▶ **INPUT RECORDS**
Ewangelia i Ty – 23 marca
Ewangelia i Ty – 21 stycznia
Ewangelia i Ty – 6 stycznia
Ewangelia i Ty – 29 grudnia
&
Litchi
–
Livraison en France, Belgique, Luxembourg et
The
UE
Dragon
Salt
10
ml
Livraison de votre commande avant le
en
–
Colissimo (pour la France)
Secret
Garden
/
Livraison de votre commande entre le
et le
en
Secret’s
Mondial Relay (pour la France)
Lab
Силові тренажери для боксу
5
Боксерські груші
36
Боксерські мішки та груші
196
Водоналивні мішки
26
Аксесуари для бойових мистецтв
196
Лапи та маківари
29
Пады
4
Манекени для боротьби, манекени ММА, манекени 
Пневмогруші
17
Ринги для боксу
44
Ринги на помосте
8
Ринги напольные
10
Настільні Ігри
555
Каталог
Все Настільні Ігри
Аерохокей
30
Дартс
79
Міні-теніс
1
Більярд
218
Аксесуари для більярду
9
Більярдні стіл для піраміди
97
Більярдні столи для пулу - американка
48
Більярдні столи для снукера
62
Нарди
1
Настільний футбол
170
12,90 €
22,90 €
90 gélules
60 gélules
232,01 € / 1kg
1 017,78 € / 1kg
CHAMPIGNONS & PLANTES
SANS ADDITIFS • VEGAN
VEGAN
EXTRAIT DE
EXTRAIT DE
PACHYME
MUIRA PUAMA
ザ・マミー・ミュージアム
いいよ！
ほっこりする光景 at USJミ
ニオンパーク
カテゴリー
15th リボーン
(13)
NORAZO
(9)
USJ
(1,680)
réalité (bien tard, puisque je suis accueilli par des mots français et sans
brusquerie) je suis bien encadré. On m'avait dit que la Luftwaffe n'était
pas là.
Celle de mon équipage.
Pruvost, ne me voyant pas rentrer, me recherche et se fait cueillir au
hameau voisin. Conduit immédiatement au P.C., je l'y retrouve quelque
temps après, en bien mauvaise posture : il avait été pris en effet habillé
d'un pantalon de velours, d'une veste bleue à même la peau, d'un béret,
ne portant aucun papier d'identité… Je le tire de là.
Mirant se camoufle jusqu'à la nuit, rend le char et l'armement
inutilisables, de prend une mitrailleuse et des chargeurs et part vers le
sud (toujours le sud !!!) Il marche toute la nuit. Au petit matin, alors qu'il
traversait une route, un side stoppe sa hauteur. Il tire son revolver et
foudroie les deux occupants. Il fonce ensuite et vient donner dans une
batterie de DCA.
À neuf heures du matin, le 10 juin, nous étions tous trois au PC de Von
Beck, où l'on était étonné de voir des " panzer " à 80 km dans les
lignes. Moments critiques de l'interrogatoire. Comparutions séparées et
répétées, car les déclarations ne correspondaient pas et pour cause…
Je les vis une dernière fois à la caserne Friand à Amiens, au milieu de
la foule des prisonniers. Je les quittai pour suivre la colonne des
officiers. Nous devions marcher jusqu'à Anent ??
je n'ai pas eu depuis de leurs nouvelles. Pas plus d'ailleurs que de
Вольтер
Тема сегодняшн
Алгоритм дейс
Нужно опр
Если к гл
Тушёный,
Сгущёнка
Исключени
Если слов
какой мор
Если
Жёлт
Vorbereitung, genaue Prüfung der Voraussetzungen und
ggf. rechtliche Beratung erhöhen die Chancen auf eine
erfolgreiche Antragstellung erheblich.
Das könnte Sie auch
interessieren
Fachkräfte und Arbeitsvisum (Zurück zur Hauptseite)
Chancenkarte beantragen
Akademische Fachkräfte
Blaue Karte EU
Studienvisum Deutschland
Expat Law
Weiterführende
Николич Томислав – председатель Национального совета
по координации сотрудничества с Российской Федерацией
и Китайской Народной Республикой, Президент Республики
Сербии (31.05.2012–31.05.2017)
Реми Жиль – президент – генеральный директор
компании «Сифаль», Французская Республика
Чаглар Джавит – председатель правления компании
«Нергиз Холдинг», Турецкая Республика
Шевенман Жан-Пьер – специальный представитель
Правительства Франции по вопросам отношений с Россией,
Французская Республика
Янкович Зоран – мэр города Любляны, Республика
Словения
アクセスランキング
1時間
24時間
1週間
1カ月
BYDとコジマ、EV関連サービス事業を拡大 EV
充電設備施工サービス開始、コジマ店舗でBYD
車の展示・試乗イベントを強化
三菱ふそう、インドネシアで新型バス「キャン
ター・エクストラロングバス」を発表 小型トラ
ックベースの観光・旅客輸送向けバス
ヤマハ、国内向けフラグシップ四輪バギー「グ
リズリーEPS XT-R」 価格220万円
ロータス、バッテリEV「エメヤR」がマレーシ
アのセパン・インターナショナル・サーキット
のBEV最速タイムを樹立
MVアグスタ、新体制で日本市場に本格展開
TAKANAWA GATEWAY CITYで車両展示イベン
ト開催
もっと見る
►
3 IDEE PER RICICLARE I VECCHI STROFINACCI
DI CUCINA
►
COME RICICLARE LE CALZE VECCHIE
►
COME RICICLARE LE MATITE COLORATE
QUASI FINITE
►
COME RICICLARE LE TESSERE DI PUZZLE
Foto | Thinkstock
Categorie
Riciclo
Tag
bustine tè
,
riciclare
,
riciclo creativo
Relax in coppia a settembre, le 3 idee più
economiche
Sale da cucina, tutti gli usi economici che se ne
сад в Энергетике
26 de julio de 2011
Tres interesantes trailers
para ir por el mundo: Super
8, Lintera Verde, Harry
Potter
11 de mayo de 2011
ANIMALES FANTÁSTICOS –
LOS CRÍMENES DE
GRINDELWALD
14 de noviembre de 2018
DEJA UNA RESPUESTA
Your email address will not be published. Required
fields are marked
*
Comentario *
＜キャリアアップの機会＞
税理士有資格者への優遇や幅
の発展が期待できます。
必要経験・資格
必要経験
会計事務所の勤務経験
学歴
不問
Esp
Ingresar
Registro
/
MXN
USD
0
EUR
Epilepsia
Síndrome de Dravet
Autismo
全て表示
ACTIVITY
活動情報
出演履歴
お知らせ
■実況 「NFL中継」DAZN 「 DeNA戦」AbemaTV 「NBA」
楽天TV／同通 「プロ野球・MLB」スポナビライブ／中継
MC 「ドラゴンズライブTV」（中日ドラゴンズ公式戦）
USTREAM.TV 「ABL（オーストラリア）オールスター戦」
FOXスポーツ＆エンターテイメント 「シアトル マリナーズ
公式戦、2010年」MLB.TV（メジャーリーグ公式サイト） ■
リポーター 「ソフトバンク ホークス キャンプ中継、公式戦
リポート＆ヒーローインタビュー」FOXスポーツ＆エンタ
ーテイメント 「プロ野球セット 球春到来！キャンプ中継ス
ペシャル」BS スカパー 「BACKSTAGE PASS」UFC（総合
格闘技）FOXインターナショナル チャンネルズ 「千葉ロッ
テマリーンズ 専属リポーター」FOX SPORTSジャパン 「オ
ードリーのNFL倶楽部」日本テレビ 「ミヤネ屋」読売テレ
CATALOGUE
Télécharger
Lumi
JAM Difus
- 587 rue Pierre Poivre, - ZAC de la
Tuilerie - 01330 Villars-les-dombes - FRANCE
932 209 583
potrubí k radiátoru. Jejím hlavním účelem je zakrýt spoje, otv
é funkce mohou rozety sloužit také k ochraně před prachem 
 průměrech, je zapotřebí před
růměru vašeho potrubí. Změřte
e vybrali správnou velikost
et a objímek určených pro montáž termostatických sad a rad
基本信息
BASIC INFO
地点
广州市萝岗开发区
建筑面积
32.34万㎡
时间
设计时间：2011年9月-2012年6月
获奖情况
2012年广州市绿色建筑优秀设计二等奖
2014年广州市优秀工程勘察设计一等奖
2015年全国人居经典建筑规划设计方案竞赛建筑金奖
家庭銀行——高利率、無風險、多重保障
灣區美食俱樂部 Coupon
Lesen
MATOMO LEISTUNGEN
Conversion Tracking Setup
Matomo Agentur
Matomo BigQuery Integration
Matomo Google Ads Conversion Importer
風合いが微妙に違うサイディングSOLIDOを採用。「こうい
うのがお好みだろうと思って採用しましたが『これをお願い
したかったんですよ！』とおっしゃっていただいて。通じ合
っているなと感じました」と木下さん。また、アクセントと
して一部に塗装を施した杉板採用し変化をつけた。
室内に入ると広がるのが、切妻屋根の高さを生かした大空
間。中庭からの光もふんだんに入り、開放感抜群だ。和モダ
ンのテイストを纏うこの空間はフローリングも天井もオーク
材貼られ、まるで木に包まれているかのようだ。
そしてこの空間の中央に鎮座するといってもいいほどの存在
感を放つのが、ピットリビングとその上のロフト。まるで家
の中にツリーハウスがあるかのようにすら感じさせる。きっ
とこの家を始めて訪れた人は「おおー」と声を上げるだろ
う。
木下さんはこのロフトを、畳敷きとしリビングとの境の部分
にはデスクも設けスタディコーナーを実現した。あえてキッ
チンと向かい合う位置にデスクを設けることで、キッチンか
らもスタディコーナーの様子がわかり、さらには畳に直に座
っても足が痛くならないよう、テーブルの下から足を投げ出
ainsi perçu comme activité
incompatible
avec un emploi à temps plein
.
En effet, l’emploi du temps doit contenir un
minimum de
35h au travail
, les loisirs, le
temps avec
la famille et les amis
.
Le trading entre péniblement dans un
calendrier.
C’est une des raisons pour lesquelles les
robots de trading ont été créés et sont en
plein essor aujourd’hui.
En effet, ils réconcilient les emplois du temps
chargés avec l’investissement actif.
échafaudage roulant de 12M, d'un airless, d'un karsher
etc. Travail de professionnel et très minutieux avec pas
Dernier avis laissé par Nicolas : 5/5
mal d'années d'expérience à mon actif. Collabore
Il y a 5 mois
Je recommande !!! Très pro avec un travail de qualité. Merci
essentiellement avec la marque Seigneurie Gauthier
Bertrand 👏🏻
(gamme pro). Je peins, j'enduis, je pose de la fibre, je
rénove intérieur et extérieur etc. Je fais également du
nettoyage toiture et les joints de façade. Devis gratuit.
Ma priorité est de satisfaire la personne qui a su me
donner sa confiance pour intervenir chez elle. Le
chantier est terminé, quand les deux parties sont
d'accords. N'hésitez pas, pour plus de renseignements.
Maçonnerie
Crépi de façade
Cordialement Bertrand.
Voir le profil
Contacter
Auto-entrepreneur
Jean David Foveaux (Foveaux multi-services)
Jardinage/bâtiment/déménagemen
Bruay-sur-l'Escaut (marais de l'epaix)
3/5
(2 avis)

▶ **INSTRUCTION**
In your answer, include only the lines above starting at the line that holds "MATOMO LEISTUNGEN" and ending at the line that holds "して一部に塗装を施した杉板採用し変化をつけた。", copied exactly.

▶ **EXERCISE RESPONSE**
MATOMO LEISTUNGEN
Conversion Tracking Setup
Matomo Agentur
Matomo BigQuery Integration
Matomo Google Ads Conversion Importer
風合いが微妙に違うサイディングSOLIDOを採用。「こうい
うのがお好みだろうと思って採用しましたが『これをお願い
したかったんですよ！』とおっしゃっていただいて。通じ合
っているなと感じました」と木下さん。また、アクセントと
して一部に塗装を施した杉板採用し変化をつけた。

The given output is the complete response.